A circular light hangs over the stage and brightens steadily revealing the topless guy twisting and gyrating and writhing, lost in a silent soundtrack in his head. Then with a crunching thump, the live music kicks in. Led by bassist, Daniel Fox, of Irish post-punk Gilla Band with euphoric accompaniment from two other musicians, the soundtrack is LOUD. We’re handed ear plugs as we enter the venue. Don’t be fooled by the silent opening to the show: you might appreciate them when the beat’s making your bones bounce.
Our single raver is replaced by a fever dream sequence featuring five barely post-pubescent girls in red short shorts, candy pink T-shirts and white ankle socks. They fling themselves with vigour into a quasi-cheerleader routine without the pom-poms, skipping, twisting, twerking, even flipping somersaults. The vaguely sexualised routine is distinctly unsettling – maybe intentionally so. Following the solo with the replacement raver, three mysterious figures process into the space, shrouded in lace. Then Robyn Byrne, Aoife McAtamney and Jessie Thompson shake off their veils and shimmy into wild synchronised sweaty gyrations.
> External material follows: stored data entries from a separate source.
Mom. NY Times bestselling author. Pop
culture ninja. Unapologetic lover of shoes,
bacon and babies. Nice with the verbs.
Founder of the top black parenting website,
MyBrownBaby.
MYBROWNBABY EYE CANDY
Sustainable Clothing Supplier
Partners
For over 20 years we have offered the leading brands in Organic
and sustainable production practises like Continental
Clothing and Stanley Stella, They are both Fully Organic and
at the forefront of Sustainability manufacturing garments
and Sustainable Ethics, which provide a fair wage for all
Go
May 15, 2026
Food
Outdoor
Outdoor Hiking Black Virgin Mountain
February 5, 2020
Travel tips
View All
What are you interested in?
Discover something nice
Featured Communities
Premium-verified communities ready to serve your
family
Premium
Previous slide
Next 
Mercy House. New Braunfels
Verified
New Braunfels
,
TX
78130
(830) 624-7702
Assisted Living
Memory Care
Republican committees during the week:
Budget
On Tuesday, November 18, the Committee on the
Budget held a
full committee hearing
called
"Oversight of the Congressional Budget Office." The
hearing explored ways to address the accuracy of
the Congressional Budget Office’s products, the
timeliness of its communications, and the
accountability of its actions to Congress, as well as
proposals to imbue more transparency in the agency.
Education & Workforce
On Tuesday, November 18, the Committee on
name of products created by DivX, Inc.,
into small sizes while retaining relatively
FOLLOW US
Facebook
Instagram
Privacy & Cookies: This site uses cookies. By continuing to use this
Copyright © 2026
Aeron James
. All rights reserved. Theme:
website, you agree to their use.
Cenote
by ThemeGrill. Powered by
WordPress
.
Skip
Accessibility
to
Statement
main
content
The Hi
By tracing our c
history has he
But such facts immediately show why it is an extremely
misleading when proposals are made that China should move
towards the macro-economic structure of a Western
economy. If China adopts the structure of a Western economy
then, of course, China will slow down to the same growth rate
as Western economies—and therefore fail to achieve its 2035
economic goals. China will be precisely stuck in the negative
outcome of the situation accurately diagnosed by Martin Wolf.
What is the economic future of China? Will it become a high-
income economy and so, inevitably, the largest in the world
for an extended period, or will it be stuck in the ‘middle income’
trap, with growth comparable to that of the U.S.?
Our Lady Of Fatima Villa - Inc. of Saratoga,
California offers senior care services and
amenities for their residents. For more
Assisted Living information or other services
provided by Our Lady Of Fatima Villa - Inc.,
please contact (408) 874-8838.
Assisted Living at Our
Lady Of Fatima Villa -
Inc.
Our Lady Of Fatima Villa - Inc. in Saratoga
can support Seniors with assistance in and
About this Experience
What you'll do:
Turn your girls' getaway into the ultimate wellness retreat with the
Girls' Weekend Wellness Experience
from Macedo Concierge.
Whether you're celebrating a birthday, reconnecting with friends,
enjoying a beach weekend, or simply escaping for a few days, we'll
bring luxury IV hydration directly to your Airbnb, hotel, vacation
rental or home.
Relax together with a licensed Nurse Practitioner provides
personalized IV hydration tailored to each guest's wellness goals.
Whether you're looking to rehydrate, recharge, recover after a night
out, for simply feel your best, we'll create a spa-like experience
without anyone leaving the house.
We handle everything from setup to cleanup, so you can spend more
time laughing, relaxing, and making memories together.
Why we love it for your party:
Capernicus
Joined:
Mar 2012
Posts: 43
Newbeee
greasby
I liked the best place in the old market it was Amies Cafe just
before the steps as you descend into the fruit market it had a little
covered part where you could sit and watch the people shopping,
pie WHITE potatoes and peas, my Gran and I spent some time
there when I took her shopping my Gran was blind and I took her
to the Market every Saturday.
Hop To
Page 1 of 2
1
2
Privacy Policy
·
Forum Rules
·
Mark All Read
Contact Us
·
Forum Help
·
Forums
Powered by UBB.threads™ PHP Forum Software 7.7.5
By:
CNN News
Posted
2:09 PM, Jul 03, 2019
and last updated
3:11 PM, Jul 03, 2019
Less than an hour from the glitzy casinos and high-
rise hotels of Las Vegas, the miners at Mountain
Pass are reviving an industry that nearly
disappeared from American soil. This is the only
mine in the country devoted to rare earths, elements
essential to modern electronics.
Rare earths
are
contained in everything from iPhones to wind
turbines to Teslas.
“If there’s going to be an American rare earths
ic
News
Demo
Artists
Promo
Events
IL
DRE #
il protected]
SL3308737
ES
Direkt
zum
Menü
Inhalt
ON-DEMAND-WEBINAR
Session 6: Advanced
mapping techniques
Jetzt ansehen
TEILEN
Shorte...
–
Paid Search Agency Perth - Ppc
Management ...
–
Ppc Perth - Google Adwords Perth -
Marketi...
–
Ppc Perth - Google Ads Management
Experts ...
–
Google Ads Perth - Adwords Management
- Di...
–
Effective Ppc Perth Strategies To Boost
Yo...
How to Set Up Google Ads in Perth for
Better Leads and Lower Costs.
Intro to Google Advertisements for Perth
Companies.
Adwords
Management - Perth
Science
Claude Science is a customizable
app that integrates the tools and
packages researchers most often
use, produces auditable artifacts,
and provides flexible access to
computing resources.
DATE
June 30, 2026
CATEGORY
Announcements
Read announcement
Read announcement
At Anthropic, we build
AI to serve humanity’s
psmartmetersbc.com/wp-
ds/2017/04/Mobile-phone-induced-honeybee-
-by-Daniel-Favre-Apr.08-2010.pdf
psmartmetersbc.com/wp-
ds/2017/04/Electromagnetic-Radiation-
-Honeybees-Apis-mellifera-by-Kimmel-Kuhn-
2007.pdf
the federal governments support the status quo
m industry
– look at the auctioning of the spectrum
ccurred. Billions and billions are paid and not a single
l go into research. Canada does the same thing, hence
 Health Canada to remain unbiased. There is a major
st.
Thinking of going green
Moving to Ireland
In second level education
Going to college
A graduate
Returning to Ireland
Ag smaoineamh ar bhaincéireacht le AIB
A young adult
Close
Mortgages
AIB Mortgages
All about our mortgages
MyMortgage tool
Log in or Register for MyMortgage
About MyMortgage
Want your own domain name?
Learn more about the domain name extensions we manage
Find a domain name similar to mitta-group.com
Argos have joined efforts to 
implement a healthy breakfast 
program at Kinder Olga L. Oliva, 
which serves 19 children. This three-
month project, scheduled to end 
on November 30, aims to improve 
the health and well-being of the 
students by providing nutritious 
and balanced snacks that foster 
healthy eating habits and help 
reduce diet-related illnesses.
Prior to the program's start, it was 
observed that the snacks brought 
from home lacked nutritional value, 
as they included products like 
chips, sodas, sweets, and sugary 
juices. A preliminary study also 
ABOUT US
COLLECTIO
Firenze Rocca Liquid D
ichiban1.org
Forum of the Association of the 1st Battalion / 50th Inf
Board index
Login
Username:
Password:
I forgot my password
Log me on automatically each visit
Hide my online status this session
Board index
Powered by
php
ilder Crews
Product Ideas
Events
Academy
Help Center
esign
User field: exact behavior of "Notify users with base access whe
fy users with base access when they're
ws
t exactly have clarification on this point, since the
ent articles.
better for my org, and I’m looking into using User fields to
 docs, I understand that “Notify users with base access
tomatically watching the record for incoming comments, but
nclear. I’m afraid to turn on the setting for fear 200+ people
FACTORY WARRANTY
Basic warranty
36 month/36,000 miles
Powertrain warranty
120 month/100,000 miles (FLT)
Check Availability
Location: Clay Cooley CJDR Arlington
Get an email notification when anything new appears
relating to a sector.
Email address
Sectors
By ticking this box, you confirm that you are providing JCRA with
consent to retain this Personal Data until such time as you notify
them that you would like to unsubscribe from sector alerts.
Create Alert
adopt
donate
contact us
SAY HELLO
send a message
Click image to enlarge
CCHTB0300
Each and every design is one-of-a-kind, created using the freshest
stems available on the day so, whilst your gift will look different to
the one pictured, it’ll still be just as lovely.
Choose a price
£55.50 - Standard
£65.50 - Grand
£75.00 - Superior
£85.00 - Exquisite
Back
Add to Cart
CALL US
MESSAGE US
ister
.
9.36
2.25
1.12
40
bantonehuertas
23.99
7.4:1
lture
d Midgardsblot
There’s something compelling in watching these dancers surrender themselves to the beat. If you saw them out in a club (teen girls aside), you’d likely be lost in admiration. There seems to be less of a story here than you’ll find in other dance shows but if you’re hankering for a bangin’ boogie and happy to live this out vicariously, Emma Martin‘s show might just fit the bill.